Stated goal:
Pick out each line of the material below that contains the string "catalogue", matching case exactly.

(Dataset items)
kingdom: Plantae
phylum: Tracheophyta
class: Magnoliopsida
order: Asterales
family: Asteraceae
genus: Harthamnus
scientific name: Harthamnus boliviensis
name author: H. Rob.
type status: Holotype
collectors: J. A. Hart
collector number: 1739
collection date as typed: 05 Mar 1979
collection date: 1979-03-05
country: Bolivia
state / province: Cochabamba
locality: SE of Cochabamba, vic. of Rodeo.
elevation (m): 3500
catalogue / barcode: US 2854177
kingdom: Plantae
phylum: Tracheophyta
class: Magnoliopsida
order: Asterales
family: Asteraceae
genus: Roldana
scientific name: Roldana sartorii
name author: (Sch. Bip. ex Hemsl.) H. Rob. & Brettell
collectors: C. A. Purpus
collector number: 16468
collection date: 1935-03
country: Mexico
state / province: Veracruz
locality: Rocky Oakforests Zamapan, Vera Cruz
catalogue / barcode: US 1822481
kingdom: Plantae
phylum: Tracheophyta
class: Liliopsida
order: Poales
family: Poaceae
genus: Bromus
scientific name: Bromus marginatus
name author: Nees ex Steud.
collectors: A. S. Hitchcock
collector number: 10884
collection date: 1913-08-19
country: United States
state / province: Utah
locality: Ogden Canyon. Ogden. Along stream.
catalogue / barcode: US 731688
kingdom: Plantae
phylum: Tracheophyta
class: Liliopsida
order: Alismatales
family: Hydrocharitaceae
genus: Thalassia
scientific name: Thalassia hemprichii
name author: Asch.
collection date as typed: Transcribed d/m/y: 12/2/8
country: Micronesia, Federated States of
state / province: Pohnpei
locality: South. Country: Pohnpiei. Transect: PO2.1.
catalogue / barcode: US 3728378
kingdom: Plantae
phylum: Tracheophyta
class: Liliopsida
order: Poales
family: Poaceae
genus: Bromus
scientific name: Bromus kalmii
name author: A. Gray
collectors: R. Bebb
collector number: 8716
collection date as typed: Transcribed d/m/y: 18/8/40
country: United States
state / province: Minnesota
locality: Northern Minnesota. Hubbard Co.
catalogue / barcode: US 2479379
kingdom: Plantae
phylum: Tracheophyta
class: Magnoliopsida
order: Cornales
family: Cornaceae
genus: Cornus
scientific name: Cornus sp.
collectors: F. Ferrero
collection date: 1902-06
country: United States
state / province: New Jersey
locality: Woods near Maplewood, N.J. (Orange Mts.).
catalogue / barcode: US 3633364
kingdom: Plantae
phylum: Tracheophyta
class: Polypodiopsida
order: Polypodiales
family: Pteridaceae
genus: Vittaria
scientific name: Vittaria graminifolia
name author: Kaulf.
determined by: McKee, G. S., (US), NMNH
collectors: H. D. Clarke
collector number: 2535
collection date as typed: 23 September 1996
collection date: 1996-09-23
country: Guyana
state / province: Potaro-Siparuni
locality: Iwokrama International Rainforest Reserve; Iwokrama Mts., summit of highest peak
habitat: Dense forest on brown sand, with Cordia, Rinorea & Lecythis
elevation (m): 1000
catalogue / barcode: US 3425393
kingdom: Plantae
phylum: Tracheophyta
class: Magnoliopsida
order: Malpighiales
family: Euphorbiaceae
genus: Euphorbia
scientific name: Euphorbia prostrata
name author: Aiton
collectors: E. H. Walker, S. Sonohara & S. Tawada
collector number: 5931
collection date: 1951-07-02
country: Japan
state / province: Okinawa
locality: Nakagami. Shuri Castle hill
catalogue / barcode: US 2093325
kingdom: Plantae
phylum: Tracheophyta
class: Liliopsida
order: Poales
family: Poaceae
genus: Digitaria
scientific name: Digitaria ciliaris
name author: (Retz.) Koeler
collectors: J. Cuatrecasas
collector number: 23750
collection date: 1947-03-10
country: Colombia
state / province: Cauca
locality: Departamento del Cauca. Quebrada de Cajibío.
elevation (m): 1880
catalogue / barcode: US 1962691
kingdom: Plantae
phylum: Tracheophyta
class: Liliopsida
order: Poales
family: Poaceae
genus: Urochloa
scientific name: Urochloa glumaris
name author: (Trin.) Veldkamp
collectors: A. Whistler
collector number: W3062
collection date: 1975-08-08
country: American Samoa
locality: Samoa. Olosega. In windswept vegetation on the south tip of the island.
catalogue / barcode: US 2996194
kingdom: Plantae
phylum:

Result of the task:
catalogue / barcode: US 2854177
catalogue / barcode: US 1822481
catalogue / barcode: US 731688
catalogue / barcode: US 3728378
catalogue / barcode: US 2479379
catalogue / barcode: US 3633364
catalogue / barcode: US 3425393
catalogue / barcode: US 2093325
catalogue / barcode: US 1962691
catalogue / barcode: US 2996194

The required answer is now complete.